Work task 1> In the upwelling methods passage, copy word for word the part that opens with the words containing "Wind stress was" and closes with "the buoy data.".
Work task 2> In the upwelling methods passage, at what spacing along the Northeast Pacific coast is the UI data provided?
Work task 3> Pick up the upwelling methods passage after its last sentence and keep writing.

Selected passage>
Wind stress was calculated from wind speed following Large and Pond (1981), and the alongshore component was calculated using the orientation of the principal axis of the wind, which largely follows the coastal orientation (details in García-Reyes and Largier 2010). We compared these variables to the upwelling index (UI) provided by NOAA (Schwing and others 1996). The UI quantifies the offshore Ekman transport caused by alongshore wind stress, but is calculated from cross-shore gradients in sea level pressure. While UI data is provided at 3° intervals along the Northeast Pacific coast, the scale of the cross-shore sea level pressure used in its calculation is 6°. Here, we considered data (http://www.pfeg.noaa.gov/products/las.html) from 33 to 48°N across the 1988 to 2010 interval shared by the buoy data.
To investigate variability in upwelling with respect to season, we computed the monthly mean, standard deviation and coefficient of variation for each physical variable (Uw, SST, and UI). Subsequently, we conducted a Principal Component Analysis (PCA) to explore shared patterns of variability among these time series, which were extracted and used as multivariate indices of the CCE. Given that upwelling varies among locations, among season and among years (García-Reyes and Largier 2012; Thompson and others 2012), we arranged each physical data variable (Uw, SST and UI) into a three-dimensional matrix consisting of 12 locations x 12 months x 23 years; resulting components were labeled as PCUw, PCSST, and PCUI. Each column was normalized (zero mean and variance equal to 1 standard deviation) before calculating the PCA. Next we ran a PCA that combined Uw and SST data by arranging their data arrays into a single matrix with dimensions: 24 locations (12 Uw locations + 12 SST locations) x 12 months x 23 years. Resulting PCs, labeled as PCenv, captured the dominant and sub-dominant seasonal "modes" or patterns in upwelling and their interannual variability. PCs (scores) from the three physical variables (PCUw, PCSST, and PCUI) were compared to one another as well as to PCenv using Spearman ranked correlations. PCs with Eigenvalues < 1 and explaining < 10% of the variability in the data set were dropped from further analysis (Jolliffe 2002).

Listed entries>

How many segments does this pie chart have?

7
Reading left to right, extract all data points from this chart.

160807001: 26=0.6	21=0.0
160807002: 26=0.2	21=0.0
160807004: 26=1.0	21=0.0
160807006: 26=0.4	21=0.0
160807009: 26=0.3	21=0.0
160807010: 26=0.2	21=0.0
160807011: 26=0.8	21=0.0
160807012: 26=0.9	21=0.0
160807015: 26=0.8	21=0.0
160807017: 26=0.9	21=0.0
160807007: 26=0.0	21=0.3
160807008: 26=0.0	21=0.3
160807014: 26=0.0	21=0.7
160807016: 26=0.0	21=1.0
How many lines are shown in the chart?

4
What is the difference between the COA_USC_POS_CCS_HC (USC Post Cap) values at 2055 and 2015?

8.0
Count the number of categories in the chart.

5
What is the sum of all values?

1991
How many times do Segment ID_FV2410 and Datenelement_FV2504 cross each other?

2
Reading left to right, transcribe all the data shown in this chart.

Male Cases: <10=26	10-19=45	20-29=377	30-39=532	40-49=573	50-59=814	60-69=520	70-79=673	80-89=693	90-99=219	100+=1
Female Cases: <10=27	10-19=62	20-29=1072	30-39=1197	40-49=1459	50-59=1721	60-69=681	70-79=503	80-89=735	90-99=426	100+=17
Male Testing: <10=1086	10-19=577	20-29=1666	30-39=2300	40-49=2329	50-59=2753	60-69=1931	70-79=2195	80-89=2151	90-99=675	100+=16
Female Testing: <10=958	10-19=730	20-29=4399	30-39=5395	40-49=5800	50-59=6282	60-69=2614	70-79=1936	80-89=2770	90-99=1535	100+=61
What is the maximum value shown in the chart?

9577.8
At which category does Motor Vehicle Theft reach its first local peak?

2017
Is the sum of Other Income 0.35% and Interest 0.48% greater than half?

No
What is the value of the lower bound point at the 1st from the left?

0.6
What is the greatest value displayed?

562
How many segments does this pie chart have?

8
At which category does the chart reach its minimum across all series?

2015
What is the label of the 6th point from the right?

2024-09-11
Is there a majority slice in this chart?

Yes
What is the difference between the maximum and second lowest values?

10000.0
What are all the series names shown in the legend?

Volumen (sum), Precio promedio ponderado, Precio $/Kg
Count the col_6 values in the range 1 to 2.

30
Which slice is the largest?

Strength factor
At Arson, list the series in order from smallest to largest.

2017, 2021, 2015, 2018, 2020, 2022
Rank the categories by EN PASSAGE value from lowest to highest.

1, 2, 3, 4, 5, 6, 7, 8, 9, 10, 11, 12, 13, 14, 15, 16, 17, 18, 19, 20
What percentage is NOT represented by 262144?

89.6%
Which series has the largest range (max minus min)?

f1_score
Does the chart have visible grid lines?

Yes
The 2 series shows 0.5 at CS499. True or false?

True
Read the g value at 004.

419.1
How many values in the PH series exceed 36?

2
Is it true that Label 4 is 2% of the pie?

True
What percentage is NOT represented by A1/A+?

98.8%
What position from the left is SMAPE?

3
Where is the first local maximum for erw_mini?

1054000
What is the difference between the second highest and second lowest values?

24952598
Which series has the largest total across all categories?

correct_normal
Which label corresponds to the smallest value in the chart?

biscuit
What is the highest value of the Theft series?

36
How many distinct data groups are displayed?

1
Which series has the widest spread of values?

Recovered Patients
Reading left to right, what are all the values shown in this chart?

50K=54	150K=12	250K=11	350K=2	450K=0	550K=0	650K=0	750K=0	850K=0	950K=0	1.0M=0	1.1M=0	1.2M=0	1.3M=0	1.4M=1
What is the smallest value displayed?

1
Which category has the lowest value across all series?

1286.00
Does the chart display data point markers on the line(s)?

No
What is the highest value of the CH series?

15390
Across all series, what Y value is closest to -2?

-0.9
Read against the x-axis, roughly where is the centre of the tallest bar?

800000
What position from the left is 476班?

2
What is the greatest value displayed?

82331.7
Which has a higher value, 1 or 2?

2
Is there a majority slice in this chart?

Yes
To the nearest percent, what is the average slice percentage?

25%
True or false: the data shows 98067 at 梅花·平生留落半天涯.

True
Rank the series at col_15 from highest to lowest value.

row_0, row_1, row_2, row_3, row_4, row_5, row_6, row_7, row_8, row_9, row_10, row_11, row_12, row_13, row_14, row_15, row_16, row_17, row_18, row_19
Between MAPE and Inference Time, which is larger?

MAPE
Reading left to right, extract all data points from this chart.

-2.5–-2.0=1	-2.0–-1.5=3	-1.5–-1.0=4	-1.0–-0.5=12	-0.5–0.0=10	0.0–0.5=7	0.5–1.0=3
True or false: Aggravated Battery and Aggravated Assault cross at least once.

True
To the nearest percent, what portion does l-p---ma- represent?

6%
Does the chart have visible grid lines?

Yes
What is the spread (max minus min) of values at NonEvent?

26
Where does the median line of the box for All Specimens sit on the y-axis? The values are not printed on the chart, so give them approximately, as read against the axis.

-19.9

Written answer 1>
Wind stress was calculated from wind speed following Large and Pond (1981), and the alongshore component was calculated using the orientation of the principal axis of the wind, which largely follows the coastal orientation (details in García-Reyes and Largier 2010). We compared these variables to the upwelling index (UI) provided by NOAA (Schwing and others 1996). The UI quantifies the offshore Ekman transport caused by alongshore wind stress, but is calculated from cross-shore gradients in sea level pressure. While UI data is provided at 3° intervals along the Northeast Pacific coast, the scale of the cross-shore sea level pressure used in its calculation is 6°. Here, we considered data (http://www.pfeg.noaa.gov/products/las.html) from 33 to 48°N across the 1988 to 2010 interval shared by the buoy data.

Written answer 2> At 3° intervals.

Written answer 3>
The 15 biological indicators included in the study were cross-correlated with one another to generally assess the extent to which they shared common patterns. Subsequently, we conducted a PCA (resulting components labeled as PCbio) using the nine longest (1982-2006) biological indicators. Biological indicators excluded from the PCA were correlated against the PCbio components as a measure of their agreement with dominant patterns in the longer datasets. Those that were significant at the p < 0.05 level were retained. To summarize physical-biological interactions, the scores of the environmental PCs (PCUw, PCSST, PCUI and PCenv), the biological indices, and biological PCs (PCbio) were compared using Spearman correlations.
Biological Principal Component Sources and Loading (PDF)
Environmental Principal Component Sources and Loading (PDF)
References, this data:
Reyes, M., W. J. Sydeman, S. A. Thompson, B. A. Black, R. R. Rykaczewski, J. A. Thayer, and S. J. Bograd. 2013. Integrated assessment of wind effects on Central California’s pelagic ecosystem. Ecosystems. DOI: 10.1007/s10021-013-9643-6.
Related References:
García-Reyes M, Largier JL. 2012. Seasonality of coastal upwelling off central and northern California: new insights, including temporal and spatial variability. J Geophys Res 117:C03028.
Jolliffe IT. 2002. Principal component analysis. 2nd ed. Springer series in statistics. ISBN 0-387-95442-2.
Large WG, Pond S. 1981. Open ocean momentum flux measurements in moderate to strong winds. J Phys Oceanogr 11:324-36.
Thompson SA, Sydeman WJ, Santora JA, Black BA, Suryan RM, Calambokidis J, Peterson WT, Bograd SJ. 2012. Linking predators to seasonality of upwelling: using food web indicators and path analysis to infer trophic connections. Prog Oceanogr 101:106–20.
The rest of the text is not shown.